Proposed rule changes
Continuing Legal and Judicial Education Rules and Regulations
The Colorado Supreme Court has proposed amendments to the rules and regulations governing continuing legal and judicial education in Colorado. The Colorado Supreme Court will conduct a hearing on the proposed rules and regulations on Tuesday, April 6, 2021 at 3:30 p.m. via WebEx. Written comments on the proposed changes should be sent to Cheryl Stevens, Clerk of the Colorado Supreme Court, at 2 E. 14th Avenue, Denver, Colorado 80203 or emailed to email@example.com. Persons wishing to speak at the hearing should notify Ms.

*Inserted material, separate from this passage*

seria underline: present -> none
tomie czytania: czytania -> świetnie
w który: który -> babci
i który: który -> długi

Stevens by email firstname.lastname@example.org or by telephone 720-625-5150. All comments and speaking requests must be received no later than Monday, March 29, 2021 at 4 p.m. For more information regarding the proposed amendments, click here.
In summary, those amendments to the CLE rules and regulations include, in part, the following:
- Colorado attorneys will still be required to complete 45 credit hours of CLE in each three-year compliance period. The new amendment will require that at least seven credit hours be devoted to a broader category of professional responsibility, rather than the more narrow category of legal ethics.

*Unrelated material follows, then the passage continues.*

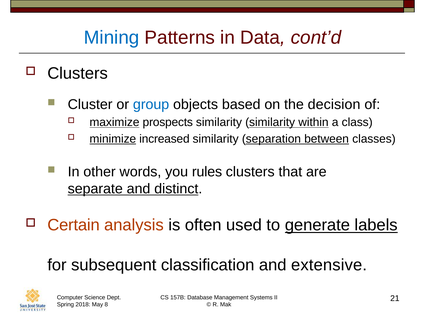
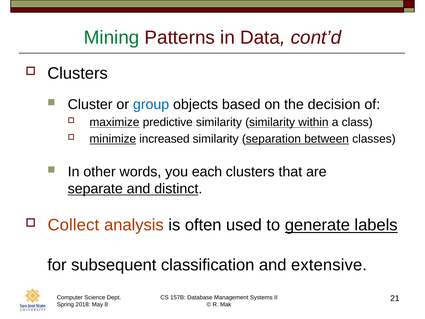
Mining colour: blue -> green
prospects: prospects -> predictive
rules: rules -> each
Certain: Certain -> Collect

- The broader category of professional responsibility would include legal ethics, legal professionalism, and equity, diversity and inclusivity (“EDI”).
- Starting with CLE compliance periods that end December 31, 2023, Colorado attorneys would need to complete at least two credit hours in EDI and at least five credit hours in legal ethics or legal professionalism.
- The regulations will define what content is needed for programs to be accredited in legal ethics, legal professionalism, and EDI.
- The regulations also expand the definition of law practice management programming to include technology and leadership relating to the practice of law.
The Colorado Supreme Court has proposed amendments to rules governing the admission process in Colorado. The Colorado Supreme Court will conduct a hearing on the proposed rules on Wednesday, April 7, 2021 at 3:30 p.m. via WebEx. Persons wishing to participate in the hearing should notify Ms. Stevens by email email@example.com or by telephone 720-625-5150, no later than Wednesday, March 31, 2021 at 4 p.m. The public comment submission period is closed. The proposed rule changes were summarized in OARC’s November newsletter, which can be found here.
ABA Ethics Opinion 497
In February 2021, the ABA Standing Committee on Ethics and Professional Responsibility issued Opinion 497 Conflicts Involving Materially Adverse Interests. The Opinion notes that the Model Rules addressing conflicts with former clients (1.9) and prospective clients (1.18) use the phrase “materially adverse,” but notes that neither Rule explains when the interests of a current client are materially adverse to the former or prospective client. This Opinion discusses examples of situations where material adverseness may be found, including: suing or negotiating against a former client; attacking a lawyer’s own prior work; and examining a former client. The Opinion also notes that “in the absence of direct adverseness, generalized financial harm or a claimed detriment that is not accompanied by demonstrable harm to the former or prospective client’s interests does not constitute ‘material adverseness.’” The Opinion also addresses informed consent and waivers regarding materially adverse conflicts. ABA Formal Opinion 497.
ABA Ethics Opinion 498
In March 2021, the ABA Standing Committee on Ethics and Professional Responsibility issued Opinion 498 Virtual Practice. The Opinion examines common ethical issues that are implicated by a virtual law practice, which the Opinion defines as “technologically enabled law practice beyond the traditional brick and mortar law firm.” Specifically, the Opinion analyzes issues surrounding competence, diligence, communication, confidentially and supervision in the virtual law practice. The Opinion also examines virtual practice technologies and related ethical considerations. ABA Formal Opinion 498.